It’s been a while since any truly interesting Xbox Live Indie (formerly “Community”) games have been released, and I say that mostly because the last time I wrote about them was in March, when A Fading Melody came out. Maybe, after playing A Fading Melody, the indie developers all threw up their hands and decided they’d rather just keep making Arkanoid over, and over, and over, and over again, because there’s no way they’d be able to top the sidescroller about a coma victim who has to battle evil demons in her dreams in order to keep the darkness from overtaking her.
Luckily, at least a few developers woke up and discovered that there’s more to life than an endless stream of “games” that just show burning logs on your TV, or that can apparently give you a massage with your Xbox controller, because I’ve finally been able to round up a few more Indie Games worth checking out:
Like The Headsman, pictured above, in which you play as a particularly cartoony executioner. Baskets with numbers scroll at varying speeds at the bottom of the screen, and you have to try to chop people’s heads off at just the right moment such that the heads land in the baskets worth the most points. A crazy gothy rock song plays in the background (literally, as you can see the song’s music video in the background of the screen), and when it hits the chorus, the condemned all start rocking out and get very excited about their impending death. It’s pretty badass.
There’s also Avatar Drop, one of few Indie Games I’ve seen to implement Xbox users’ Avatars. The so basically is this: You drop your Avatar from very high up, and try to hurt him as much as you can before he reaches the ground. There’s all these balls and hoops for you to hit and fall through; doing so nabs you points. The graphics are extremely basic (a shame, because the game might’ve been much more fun if there were a series of recognizable objects to smash your Avatar into), but it’s kinda fun to torture your Avatar in this game, in a PAIN kinda way. Apparently it’s 1-4 players (possibly allowing for even more wacky mayhem?!), but that feature isn’t available in the demo, so I didn’t test it out.
Then there’s Karnn Age, which I have only a vague recollection of, because it’s been a little while since I played it, and I forgot to write about it at the time. IIRC, there’s a big grassy patch in the middle of the screen, and you run around with your gun shooting things in it. If you run outside the grassy patch, the sun gets really pissed at you and tries to destroy you. (This is, BTW, the reason I don’t ever leave my apartment; I’m so glad they made a game about it.)
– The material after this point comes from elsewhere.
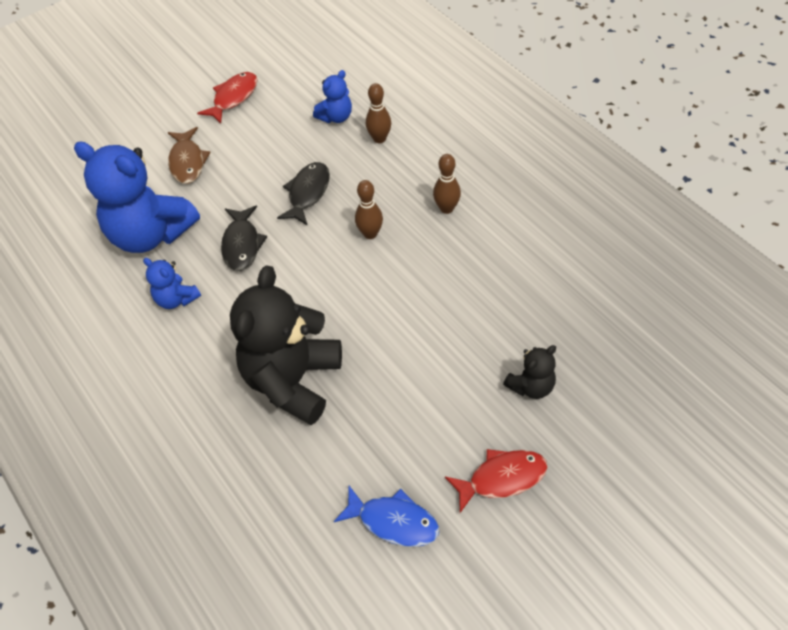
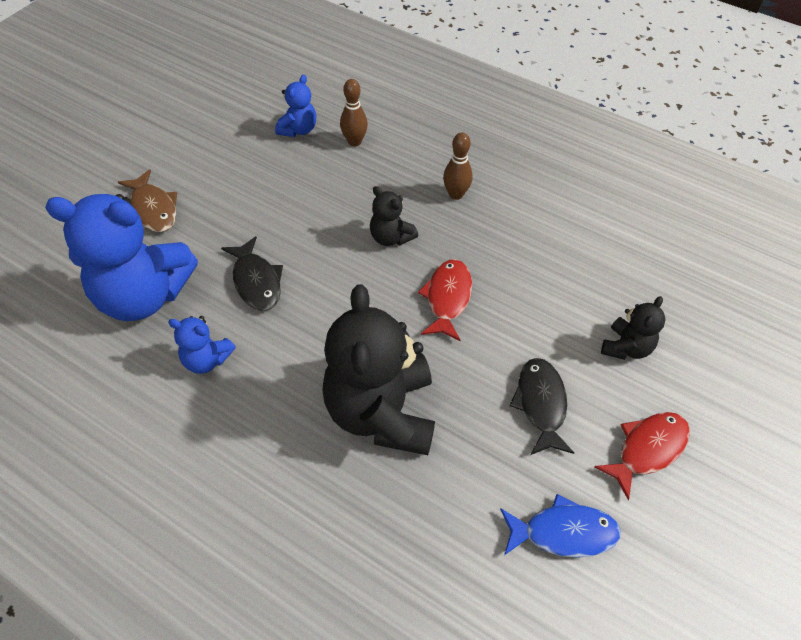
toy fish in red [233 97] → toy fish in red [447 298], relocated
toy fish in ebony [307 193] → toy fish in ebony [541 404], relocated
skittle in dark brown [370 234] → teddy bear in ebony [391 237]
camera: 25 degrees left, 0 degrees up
Now, for the above three games, it’s definitely worthwhile to check out their demos (free on Xbox Live), though I wouldn’t necessarily recommend actually purchasing them, because there’s not really a lot to them, and, for the most part, you can get as much fun as you’re going to get out of them by playing the demo alone. The next two games, however, you might wanna consider actually buying.
Especially the awesomely-titled I MAED A GAM3 W1TH Z0MB1ES 1NIT!!!1. (I’m pretty sure I’m going to have to add a category to our year-end awards for “Best Name,” just because of this game.) I can try to describe this game, but you’re really better off just buying it right now and finding three other people to play it with. It’s a 1-4 player co-op zombie-shooting game with power-ups, a laser-light show, and a rocking song about how the creator made a game with zombies and you should pay him a dollar so you can play it. I am in love with this game.
And, finally! We have Light’s End, which initially looks like a retro SNES-style RPG, but which is actually…I don’t really know what genre this game fits in. In this game, you can control any character you meet in the game. In fact, you have to, in order to progress. Any time you want to switch characters, you push a button, and suddenly, you’re no longer the suicidal teenage girl; now you’re her overly controlling father. You get to see different characters’ perspectives on the events of the game, and you get to glean different information from different people, depending on your current character’s relation to them. (For example, if you’re a son talking to your father, you’ll be able to glean different information from your father than you can if you’re controlling your father’s boss instead.) Different characters have different interests and motivations, and it’s by figuring out who you need to control to move the story along that you’re able to progress.